A team of doctors at the Mayo Clinic in Minnesota say the man, using a
front-wheeled walker, was able to cover the equivalent of the length of a
football pitch, issuing commands from his brain to transfer weight and
maintain balance — all previously thought impossible for paralysed patients.

The man, now 29, severed his spinal cord in the middle of his back when he
crashed his snowmobile in 2013. He is completely paralysed from the waist
down, and cannot move or feel anything below the middle of his torso.

In the study, the results of which were published on Monday in the journal
Nature Medicine, doctors in 2016 implanted a small electronic device in the
man’s spine.

The wirelessly operated implant, about the size of a AA battery, generates
electrical pulses to stimulate nerves that — due to the injury — had been
permanently disconnected from the brain.

“What this is teaching us is that those networks of neurons below a spinal
cord injury can still function after paralysis,” said Kendall Lee,
neurosurgeon at the Mayo Clinic and lead study author.

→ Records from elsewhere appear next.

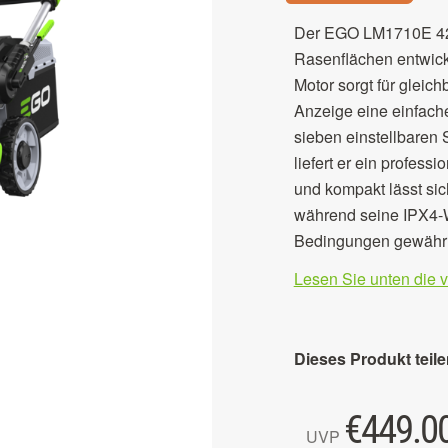
Der EGO LM1710E 42-
Rasenflächen entwicke
Motor sorgt für gleic
Anzeige eine einfache
sieben einstellbaren
liefert er ein profes
und kompakt lässt sic
während seine IPX4-We
Bedingungen gewährle
Lesen Sie unten die 
Dieses Produkt teile
€
449.0
UVP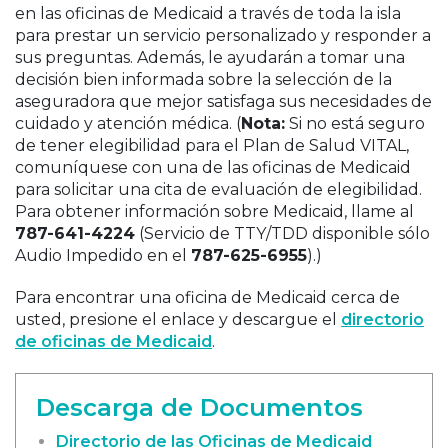
en las oficinas de Medicaid a través de toda la isla
para prestar un servicio personalizado y responder a
sus preguntas. Además, le ayudarán a tomar una
decisión bien informada sobre la selección de la
aseguradora que mejor satisfaga sus necesidades de
cuidado y atención médica. (
Nota:
Si no está seguro
de tener elegibilidad para el Plan de Salud VITAL,
comuníquese con una de las oficinas de Medicaid
para solicitar una cita de evaluación de elegibilidad.
Para obtener información sobre Medicaid, llame al
787-641-4224
(Servicio de TTY/TDD disponible sólo
Audio Impedido en el
787-625-6955
).)
Para encontrar una oficina de Medicaid cerca de
usted, presione el enlace y descargue el
directorio
de oficinas de Medicaid
.
Descarga de Documentos
Directorio de las Oficinas de Medicaid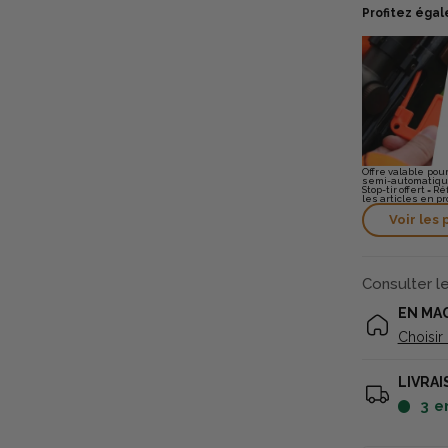
Profitez égal
Offre valable po
semi-automatique
Stop-tir offert = R
les articles en pr
Voir les 
Consulter l
EN MA
Choisir
LIVRAI
3
e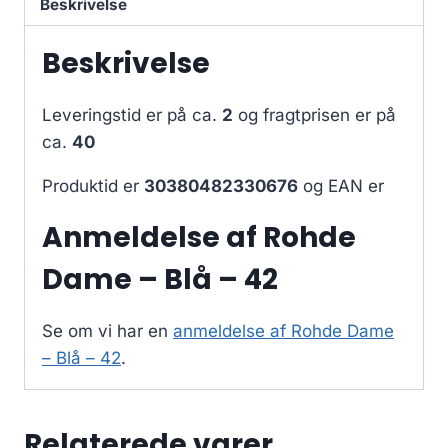
Beskrivelse
Beskrivelse
Leveringstid er på ca.
2
og fragtprisen er på
ca.
40
Produktid er
30380482330676
og EAN er
Anmeldelse af Rohde
Dame – Blå – 42
Se om vi har en
anmeldelse af Rohde Dame
– Blå – 42
.
Relaterede varer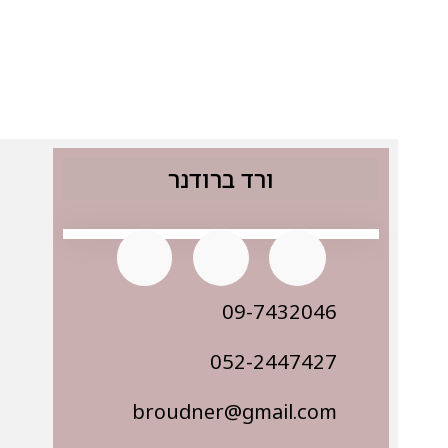
ורד ברודנר
09-7432046
052-2447427
broudner@gmail.com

Within weeks of the device being switched on, the man began to take his
first steps since the accident — but was still suspended in a harness.

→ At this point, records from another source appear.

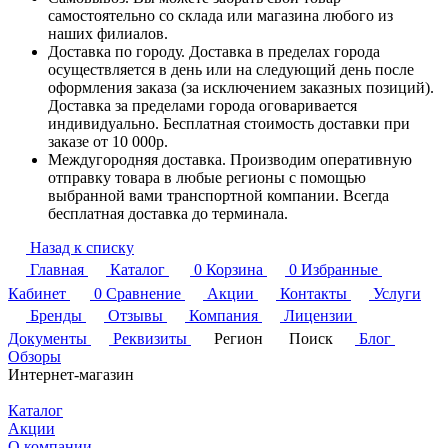
самостоятельно со склада или магазина любого из
наших филиалов.
Доставка по городу. Доставка в пределах города
осуществляется в день или на следующий день после
оформления заказа (за исключением заказных позиций).
Доставка за пределами города оговаривается
индивидуально. Бесплатная стоимость доставки при
заказе от 10 000р.
Междугородняя доставка. Производим оперативную
отправку товара в любые регионы с помощью
выбранной вами транспортной компании. Всегда
бесплатная доставка до терминала.
Назад к списку
Главная
Каталог
0
Корзина
0
Избранные
Кабинет
0
Сравнение
Акции
Контакты
Услуги
Бренды
Отзывы
Компания
Лицензии
Документы
Реквизиты
Регион
Поиск
Блог
Обзоры
Интернет-магазин
Каталог
Акции
О компании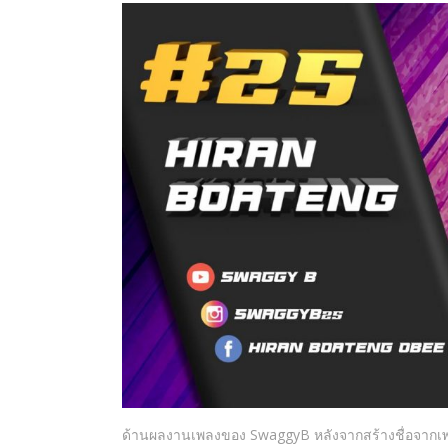
ด้านผลงานเพลงของ SwaggyB หลังจากสร้างชื่อจาก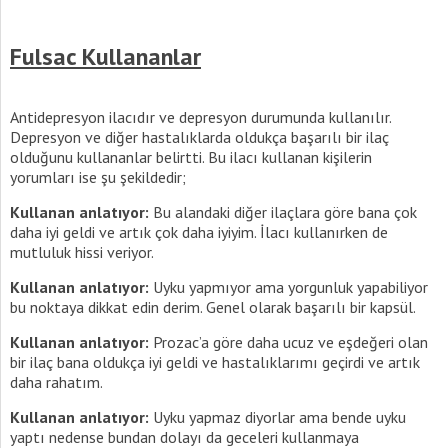
Fulsac Kullananlar
Antidepresyon ilacıdır ve depresyon durumunda kullanılır.
Depresyon ve diğer hastalıklarda oldukça başarılı bir ilaç
olduğunu kullananlar belirtti. Bu ilacı kullanan kişilerin
yorumları ise şu şekildedir;
Kullanan anlatıyor:
Bu alandaki diğer ilaçlara göre bana çok
daha iyi geldi ve artık çok daha iyiyim. İlacı kullanırken de
mutluluk hissi veriyor.
Kullanan anlatıyor:
Uyku yapmıyor ama yorgunluk yapabiliyor
bu noktaya dikkat edin derim. Genel olarak başarılı bir kapsül.
Kullanan anlatıyor:
Prozac’a göre daha ucuz ve eşdeğeri olan
bir ilaç bana oldukça iyi geldi ve hastalıklarımı geçirdi ve artık
daha rahatım.
Kullanan anlatıyor:
Uyku yapmaz diyorlar ama bende uyku
yaptı nedense bundan dolayı da geceleri kullanmaya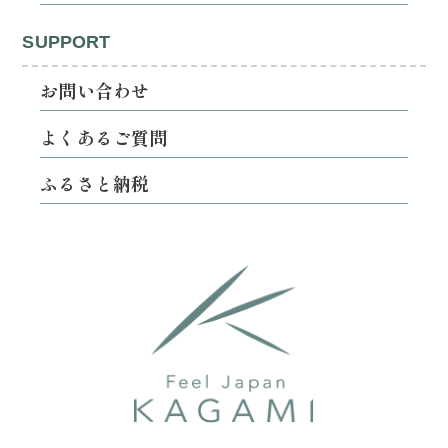
SUPPORT
お問い合わせ
よくあるご質問
ふるさと納税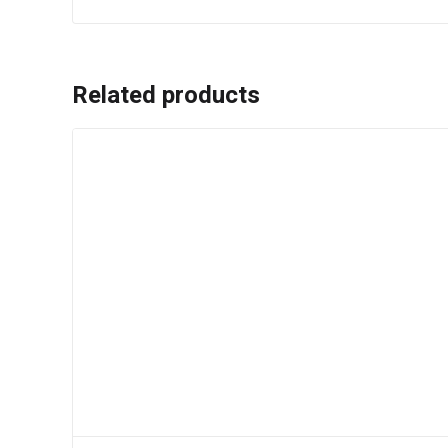
Related products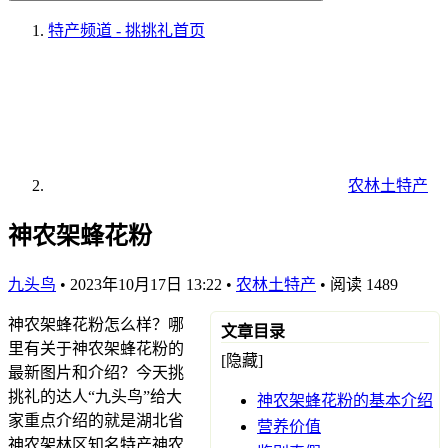
特产频道 - 挑挑礼
首页
农林土特产
神农架蜂花粉
九头鸟
•
2023年10月17日 13:22
•
农林土特产
•
阅读 1489
神农架蜂花粉怎么样？哪
文章目录
里有关于神农架蜂花粉的
[隐藏]
最新图片和介绍？今天挑
挑礼的达人“九头鸟”给大
神农架蜂花粉的基本介绍
家重点介绍的就是湖北省
营养价值
神农架林区知名特产神农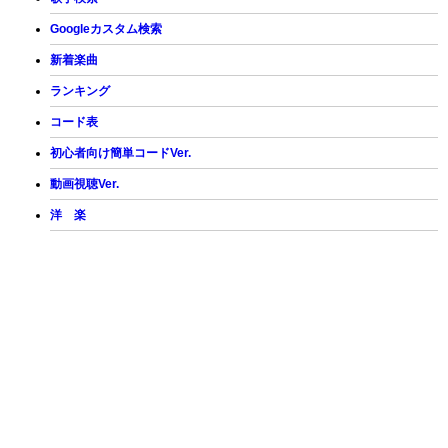
Googleカスタム検索
新着楽曲
ランキング
コード表
初心者向け簡単コードVer.
動画視聴Ver.
洋 楽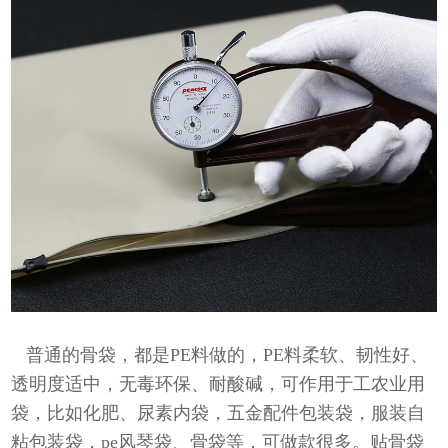
普通的骨袋，都是PE料做的，PE料柔软、韧性好、
透明度适中，无毒环保、耐酸碱，可作用于工农业用
袋，比如化肥、尿素内袋，五金配件包装袋，服装自
粘包装袋，pe风琴袋、骨袋等，可做款很多。贴骨袋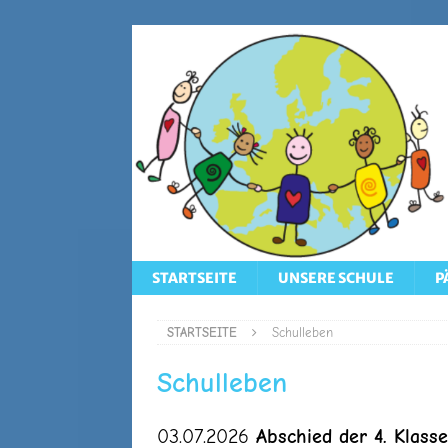
STARTSEITE
UNSERE SCHULE
P
STARTSEITE
Schulleben
Schulleben
03.07.2026
Abschied der 4. Klass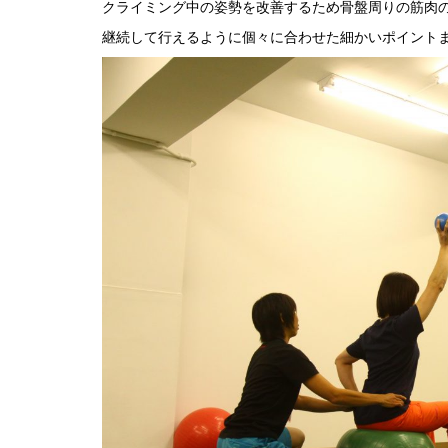
クライミング中の姿勢を改善するため骨盤周りの筋肉
継続して行えるように個々に合わせた細かいポイント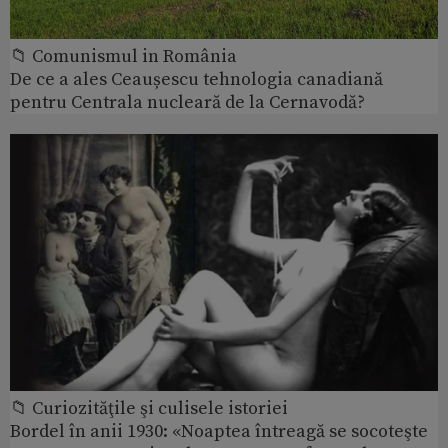
📁 Comunismul in România
De ce a ales Ceaușescu tehnologia canadiană
pentru Centrala nucleară de la Cernavodă?
📁 Curiozităţile şi culisele istoriei
Bordel în anii 1930: «Noaptea întreagă se socoteşte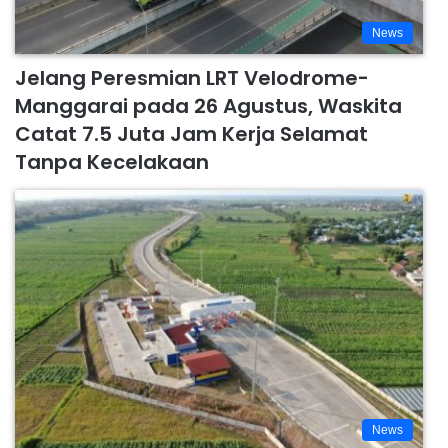
News
Jelang Peresmian LRT Velodrome-
Manggarai pada 26 Agustus, Waskita
Catat 7.5 Juta Jam Kerja Selamat
Tanpa Kecelakaan
News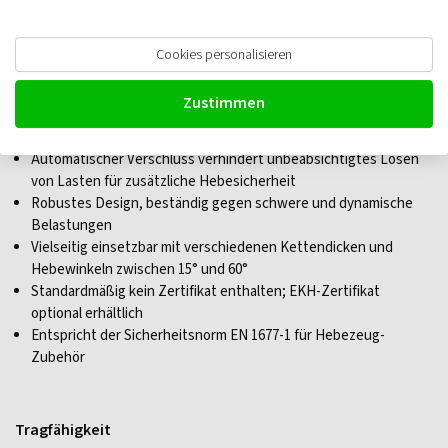
Cookies personalisieren
RUD VIP Cobra Gabelkopfhaken mit
Zustimmen
Klappe
Automatischer Verschluss verhindert unbeabsichtigtes Lösen
von Lasten für zusätzliche Hebesicherheit
Robustes Design, beständig gegen schwere und dynamische
Belastungen
Vielseitig einsetzbar mit verschiedenen Kettendicken und
Hebewinkeln zwischen 15° und 60°
Standardmäßig kein Zertifikat enthalten; EKH-Zertifikat
optional erhältlich
Entspricht der Sicherheitsnorm EN 1677-1 für Hebezeug-
Zubehör
Tragfähigkeit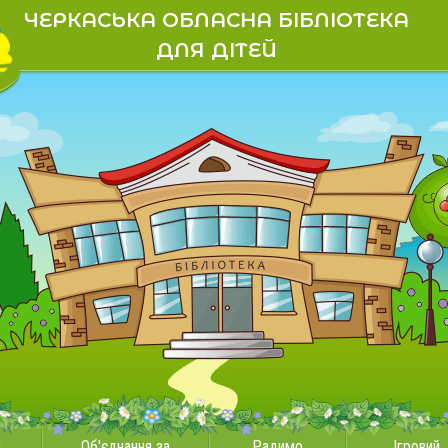
ЧЕРКАСЬКА ОБЛАСНА БІБЛІОТЕКА
ДЛЯ ДІТЕЙ
и
Об'єднання за
Радимо
Ігровий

Astonishingly, after several more sessions of rehab and physiotherapy, he
was able to support most of his own body weight and take steps on a
treadmill.

“We didn’t limit our expectations and continued to safely advance his
performance as he gained function,” Kristin Zhao, director of the Mayo
Clinic’s Assistive and Restorative Technology Laboratory, told AFP.

“This is important because the patient’s own mind was able to drive the
movement in the legs,” she said.

Although the device was able to help generate power and control in the
patient’s lower body, it did nothing to restore sensation in his legs.

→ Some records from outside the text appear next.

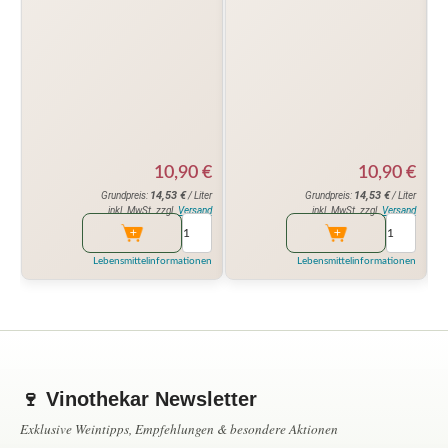
10,90
€
10,90
€
14,53
€
14,53
€
Grundpreis:
/ Liter
Grundpreis:
/ Liter
inkl. MwSt. zzgl.
Versand
inkl. MwSt. zzgl.
Versand
Lebensmittelinformationen
Lebensmittelinformationen
🍷 Vinothekar Newsletter
Exklusive Weintipps, Empfehlungen & besondere Aktionen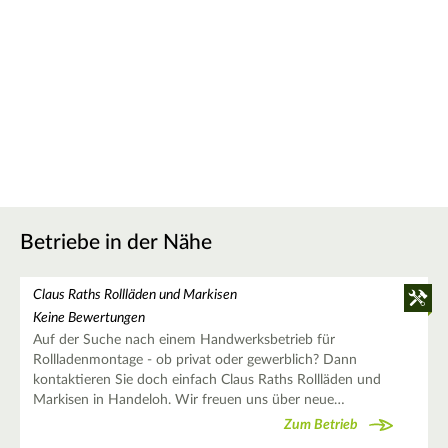
Betriebe in der Nähe
Claus Raths Rollläden und Markisen
Keine Bewertungen
Auf der Suche nach einem Handwerksbetrieb für
Rollladenmontage - ob privat oder gewerblich? Dann
kontaktieren Sie doch einfach Claus Raths Rollläden und
Markisen in Handeloh. Wir freuen uns über neue…
Zum Betrieb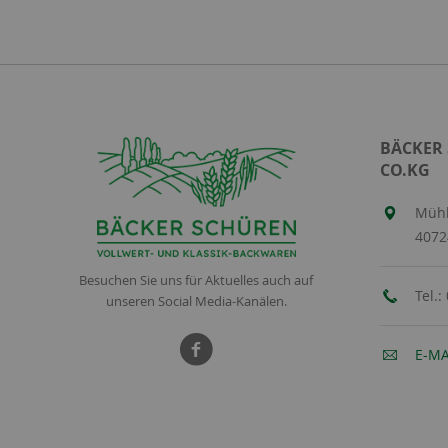
BÄCKER
CO.KG
Mühl
4072
Besuchen Sie uns für Aktuelles auch auf
Tel.:
unseren Social Media-Kanälen.
E-MA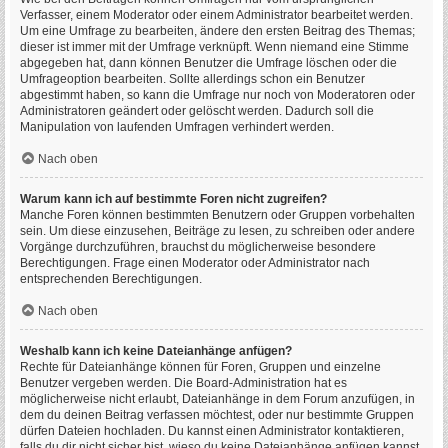
Verfasser, einem Moderator oder einem Administrator bearbeitet werden.
Um eine Umfrage zu bearbeiten, ändere den ersten Beitrag des Themas;
dieser ist immer mit der Umfrage verknüpft. Wenn niemand eine Stimme
abgegeben hat, dann können Benutzer die Umfrage löschen oder die
Umfrageoption bearbeiten. Sollte allerdings schon ein Benutzer
abgestimmt haben, so kann die Umfrage nur noch von Moderatoren oder
Administratoren geändert oder gelöscht werden. Dadurch soll die
Manipulation von laufenden Umfragen verhindert werden.
Nach oben
Warum kann ich auf bestimmte Foren nicht zugreifen?
Manche Foren können bestimmten Benutzern oder Gruppen vorbehalten
sein. Um diese einzusehen, Beiträge zu lesen, zu schreiben oder andere
Vorgänge durchzuführen, brauchst du möglicherweise besondere
Berechtigungen. Frage einen Moderator oder Administrator nach
entsprechenden Berechtigungen.
Nach oben
Weshalb kann ich keine Dateianhänge anfügen?
Rechte für Dateianhänge können für Foren, Gruppen und einzelne
Benutzer vergeben werden. Die Board-Administration hat es
möglicherweise nicht erlaubt, Dateianhänge in dem Forum anzufügen, in
dem du deinen Beitrag verfassen möchtest, oder nur bestimmte Gruppen
dürfen Dateien hochladen. Du kannst einen Administrator kontaktieren,
falls du dir nicht sicher bist, wieso du keine Dateianhänge anfügen kannst.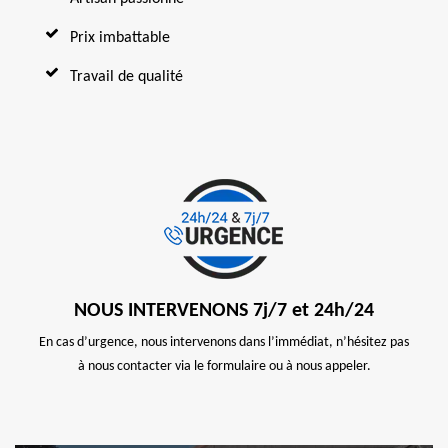
Prix imbattable
Travail de qualité
NOUS INTERVENONS 7j/7 et 24h/24
En cas d’urgence, nous intervenons dans l’immédiat, n’hésitez pas
à nous contacter via le formulaire ou à nous appeler.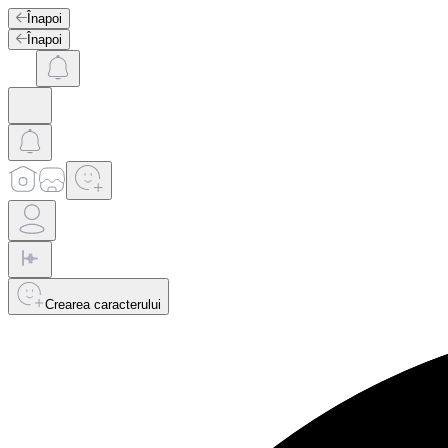
Înapoi
Înapoi
Crearea caracterului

This initially proved challenging. Without the physical feeling of walking
registering in his brain, it was hard for him to make the instantaneous
balance adjustments most of us make without thinking.

The team overcame the problem by installing mirrors at knee height so the
patient could see what position his legs were in while walking.

– Long road ahead –

Eventually the man was able to walk on the treadmill with only periodic
glances down at his legs.

Footage of the experiment shows him walking jerkily on a slow-moving
treadmill, using a metal rail for balance.

While the device’s effect is remarkable, the man is still paralysed once
it is turned off.

“It is important to understand that even with the success that this
individual had in stepping ability during the research, he still performs his
daily activities from a wheelchair,” Lee told AFP.

In 2011, electrodes implanted on the lower spine of a paraplegic man
allowed him to stand and regain some movement in his legs, but the team
believes this is the first instance an implant has been used to get a
paralysed person to walk.

For safety reasons, the patient currently only uses the device under
supervision, but the implications of the study — that paralysis may not be
permanent after severe spinal injury — could be massive.

“Our results, combined with prior evidence, emphasise the need to reassess
our current understandings of spinal cord injury in order to realise the
potential of emerging technologies for functional recovery once thought to be
permanently lost,” Lee said.

The study was conducted in conjunction with the University of California
Los Angeles and was partly funded by the Christopher and Dana Reeve
Foundation.

Christopher Reeve, best known for starring role in the “Superman” film,
was left paraplegic after a horse-riding accident in 1995.